The training for secondary schools becomes mandatory in September. Russia announced similar mandatory training for university students in December.
The return of the military curriculum into Russian schools, the British ministry said, is likely a deliberate “evocation of the Soviet Union” which had a similar military curriculum for schools.
On Saturday, a Russian missile strike on a city in the eastern region of Donetsk killed at least three people as Ukrainian forces engaged Russian troops in ferocious battles in several hot spots in the east, where Moscow has been pressing its offensive with increased urgency amid Western pledges of modern tank deliveries for Kyiv.
Ukrainian President Volodymyr Zelenskyy used the occasion to press Western partners to supply his nation with long-range precision missiles, known as ATACMS, to reduce Russia’s ability to target cities.
“It would be possible to stop this Russian terror if we could source the appropriate missiles for our military forces,” Zelenskyy said in his nightly address Saturday.
Earlier, Zelenskyy had said major battles were underway for Vuhledar and Bakhmut, a town that has been virtually razed by repeated Russian artillery bombardments.
In the Donetsk city of Kostyantynivka, the Russian strike on a residential neighborhood killed three people and wounded at least 14 others, regional Governor Pavlo Kyrylenko said on Telegram.
Factory worker Iryna Maltseva, 42, said she was watching television when the explosion violently rattled her living room.
“I opened my eyes, and everything was blown out,” she said. “I was covered in blood.
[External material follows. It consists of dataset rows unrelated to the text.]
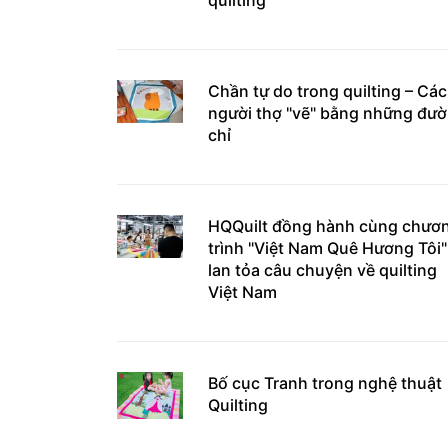
Chần tự do trong quilting – Cá
người thợ "vẽ" bằng những đư
chỉ
HQQuilt đồng hành cùng chươ
trình "Việt Nam Quê Hương Tôi"
lan tỏa câu chuyện về quilting
Việt Nam
Bố cục Tranh trong nghệ thuật
Quilting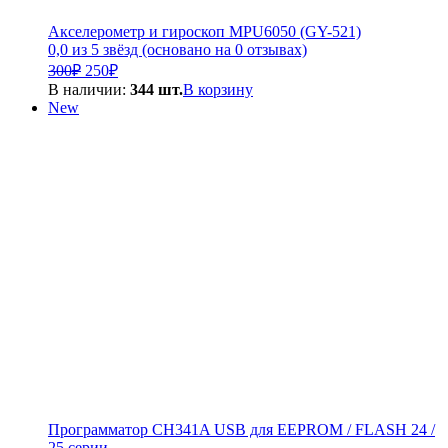
Акселерометр и гироскоп MPU6050 (GY-521)
0,0 из 5 звёзд (основано на 0 отзывах)
Первоначальная
Текущая
300
₽
250
₽
цена
цена:
В наличии:
344 шт.
В корзину
составляла
250₽.
New
300₽.
Программатор CH341A USB для EEPROM / FLASH 24 /
25 серии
Mom was sitting in the bedroom, also covered in blood.”
Kyrylenko said four apartment buildings and a hotel had been damaged and that rescuers and police officials were at the site to “carefully document yet another crime by the Russian occupiers.”
“Kostyantynivka is a city relatively far from the front line, but still, it constantly suffers from enemy attacks. Everyone who remains in the city exposes themselves to mortal danger,” Kyrylenko said, according to The Associated Press. “The Russians target civilians because they are not able to fight the Ukrainian army.”
The Saturday strikes were the latest in a series by Russian forces to hit Ukrainian civilian targets as Moscow seemingly tries to weaken the nation’s resolve.
Ukraine’s National Security Council chief, Oleksiy Danilov, told RFE/RL that Moscow was preparing for a new offensive Feb. 24, the anniversary of the Russian invasion.
“Now they are preparing for maximum activation … and they believe that by the anniversary they should have some achievements,” Danilov said. “There is no secret that they are preparing for a new wave by February 24, as they themselves say.”
Kirby said Washington anticipates an “intense period of fighting in the coming months,” adding that there is “no sign” of the war stopping.
Zelenskyy said Friday that Ukraine needs up to 500 tanks.
“We need 300 or 500 tanks now. We need tanks to protect our territory, our land. We need armored vehicles to protect our people, that’s all,” he said in an interview with Sky News.
So far, a total of 321 heavy tanks have been promised to Ukraine by several countries, Ukraine’s ambassador to France, Vadym Omelchenko, said on BFM television Friday.
EU Commission President Ursula von der Leyen also reassured Ukraine of the bloc’s unconditional support.
Speaking Saturday in Duesseldorf, Germany, von der Leyen said, “We stand by Ukraine’s side without any ifs and buts.”
Von der Leyen and her fellow EU commissioners plan an EU-Ukraine summit on Feb. 3.
The Kremlin has reacted with fury to the latest gestures of Western solidarity with Ukraine and said it saw the promised delivery of advanced tanks as evidence of escalating “direct involvement” of the United States and NATO in Russia’s war of aggression, something both deny.
Some information for this report was provided by The Associated Press, Reuters and Agence France-Presse.